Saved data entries
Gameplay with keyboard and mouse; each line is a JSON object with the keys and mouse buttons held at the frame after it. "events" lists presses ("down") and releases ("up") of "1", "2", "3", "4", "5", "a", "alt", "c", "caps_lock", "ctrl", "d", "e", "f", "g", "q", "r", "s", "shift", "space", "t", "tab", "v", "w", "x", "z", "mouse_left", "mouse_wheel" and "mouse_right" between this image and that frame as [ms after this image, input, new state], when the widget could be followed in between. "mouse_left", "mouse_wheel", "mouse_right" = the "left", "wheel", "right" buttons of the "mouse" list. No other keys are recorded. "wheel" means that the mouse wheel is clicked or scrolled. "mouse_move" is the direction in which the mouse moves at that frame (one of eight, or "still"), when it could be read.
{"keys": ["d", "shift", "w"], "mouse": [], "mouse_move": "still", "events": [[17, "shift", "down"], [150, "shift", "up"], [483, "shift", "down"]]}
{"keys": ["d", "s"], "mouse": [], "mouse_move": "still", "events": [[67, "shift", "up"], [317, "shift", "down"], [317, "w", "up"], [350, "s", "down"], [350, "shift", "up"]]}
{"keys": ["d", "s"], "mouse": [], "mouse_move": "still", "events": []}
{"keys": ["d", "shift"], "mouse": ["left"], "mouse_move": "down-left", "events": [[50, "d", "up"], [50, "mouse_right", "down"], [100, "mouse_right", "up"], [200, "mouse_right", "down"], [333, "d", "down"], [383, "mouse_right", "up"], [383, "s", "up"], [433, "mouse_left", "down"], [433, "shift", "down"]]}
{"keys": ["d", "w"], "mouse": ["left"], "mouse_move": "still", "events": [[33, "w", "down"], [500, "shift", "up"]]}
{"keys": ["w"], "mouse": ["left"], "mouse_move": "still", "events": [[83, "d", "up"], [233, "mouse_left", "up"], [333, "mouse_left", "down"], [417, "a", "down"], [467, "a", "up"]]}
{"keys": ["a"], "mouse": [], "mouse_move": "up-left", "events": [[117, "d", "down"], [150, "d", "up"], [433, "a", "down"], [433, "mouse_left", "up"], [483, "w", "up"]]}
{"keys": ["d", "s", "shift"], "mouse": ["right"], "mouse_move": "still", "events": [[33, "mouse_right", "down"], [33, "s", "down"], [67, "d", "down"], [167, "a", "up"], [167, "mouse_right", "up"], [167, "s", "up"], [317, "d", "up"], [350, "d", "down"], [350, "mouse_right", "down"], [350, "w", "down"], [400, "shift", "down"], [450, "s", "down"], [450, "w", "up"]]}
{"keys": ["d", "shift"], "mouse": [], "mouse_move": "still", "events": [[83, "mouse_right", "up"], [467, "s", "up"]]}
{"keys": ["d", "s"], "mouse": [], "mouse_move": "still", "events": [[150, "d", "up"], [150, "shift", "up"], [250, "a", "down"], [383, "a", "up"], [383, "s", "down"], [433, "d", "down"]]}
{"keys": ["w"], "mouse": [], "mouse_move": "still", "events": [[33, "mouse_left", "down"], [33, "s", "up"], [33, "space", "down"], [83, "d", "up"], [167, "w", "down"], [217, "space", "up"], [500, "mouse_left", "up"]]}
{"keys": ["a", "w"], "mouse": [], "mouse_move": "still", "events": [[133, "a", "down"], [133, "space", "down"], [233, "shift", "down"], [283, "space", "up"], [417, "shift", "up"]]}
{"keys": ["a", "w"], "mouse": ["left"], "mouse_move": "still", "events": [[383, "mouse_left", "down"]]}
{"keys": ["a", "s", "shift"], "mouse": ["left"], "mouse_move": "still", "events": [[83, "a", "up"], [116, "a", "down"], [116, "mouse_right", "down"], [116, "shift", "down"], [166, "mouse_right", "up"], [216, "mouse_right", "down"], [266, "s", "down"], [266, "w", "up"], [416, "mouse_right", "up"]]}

→ Work request: Restate the entries above. Match them exactly.

→ Answer section:
Gameplay with keyboard and mouse; each line is a JSON object with the keys and mouse buttons held at the frame after it. "events" lists presses ("down") and releases ("up") of "1", "2", "3", "4", "5", "a", "alt", "c", "caps_lock", "ctrl", "d", "e", "f", "g", "q", "r", "s", "shift", "space", "t", "tab", "v", "w", "x", "z", "mouse_left", "mouse_wheel" and "mouse_right" between this image and that frame as [ms after this image, input, new state], when the widget could be followed in between. "mouse_left", "mouse_wheel", "mouse_right" = the "left", "wheel", "right" buttons of the "mouse" list. No other keys are recorded. "wheel" means that the mouse wheel is clicked or scrolled. "mouse_move" is the direction in which the mouse moves at that frame (one of eight, or "still"), when it could be read.
{"keys": ["d", "shift", "w"], "mouse": [], "mouse_move": "still", "events": [[17, "shift", "down"], [150, "shift", "up"], [483, "shift", "down"]]}
{"keys": ["d", "s"], "mouse": [], "mouse_move": "still", "events": [[67, "shift", "up"], [317, "shift", "down"], [317, "w", "up"], [350, "s", "down"], [350, "shift", "up"]]}
{"keys": ["d", "s"], "mouse": [], "mouse_move": "still", "events": []}
{"keys": ["d", "shift"], "mouse": ["left"], "mouse_move": "down-left", "events": [[50, "d", "up"], [50, "mouse_right", "down"], [100, "mouse_right", "up"], [200, "mouse_right", "down"], [333, "d", "down"], [383, "mouse_right", "up"], [383, "s", "up"], [433, "mouse_left", "down"], [433, "shift", "down"]]}
{"keys": ["d", "w"], "mouse": ["left"], "mouse_move": "still", "events": [[33, "w", "down"], [500, "shift", "up"]]}
{"keys": ["w"], "mouse": ["left"], "mouse_move": "still", "events": [[83, "d", "up"], [233, "mouse_left", "up"], [333, "mouse_left", "down"], [417, "a", "down"], [467, "a", "up"]]}
{"keys": ["a"], "mouse": [], "mouse_move": "up-left", "events": [[117, "d", "down"], [150, "d", "up"], [433, "a", "down"], [433, "mouse_left", "up"], [483, "w", "up"]]}
{"keys": ["d", "s", "shift"], "mouse": ["right"], "mouse_move": "still", "events": [[33, "mouse_right", "down"], [33, "s", "down"], [67, "d", "down"], [167, "a", "up"], [167, "mouse_right", "up"], [167, "s", "up"], [317, "d", "up"], [350, "d", "down"], [350, "mouse_right", "down"], [350, "w", "down"], [400, "shift", "down"], [450, "s", "down"], [450, "w", "up"]]}
{"keys": ["d", "shift"], "mouse": [], "mouse_move": "still", "events": [[83, "mouse_right", "up"], [467, "s", "up"]]}
{"keys": ["d", "s"], "mouse": [], "mouse_move": "still", "events": [[150, "d", "up"], [150, "shift", "up"], [250, "a", "down"], [383, "a", "up"], [383, "s", "down"], [433, "d", "down"]]}
{"keys": ["w"], "mouse": [], "mouse_move": "still", "events": [[33, "mouse_left", "down"], [33, "s", "up"], [33, "space", "down"], [83, "d", "up"], [167, "w", "down"], [217, "space", "up"], [500, "mouse_left", "up"]]}
{"keys": ["a", "w"], "mouse": [], "mouse_move": "still", "events": [[133, "a", "down"], [133, "space", "down"], [233, "shift", "down"], [283, "space", "up"], [417, "shift", "up"]]}
{"keys": ["a", "w"], "mouse": ["left"], "mouse_move": "still", "events": [[383, "mouse_left", "down"]]}
{"keys": ["a", "s", "shift"], "mouse": ["left"], "mouse_move": "still", "events": [[83, "a", "up"], [116, "a", "down"], [116, "mouse_right", "down"], [116, "shift", "down"], [166, "mouse_right", "up"], [216, "mouse_right", "down"], [266, "s", "down"], [266, "w", "up"], [416, "mouse_right", "up"]]}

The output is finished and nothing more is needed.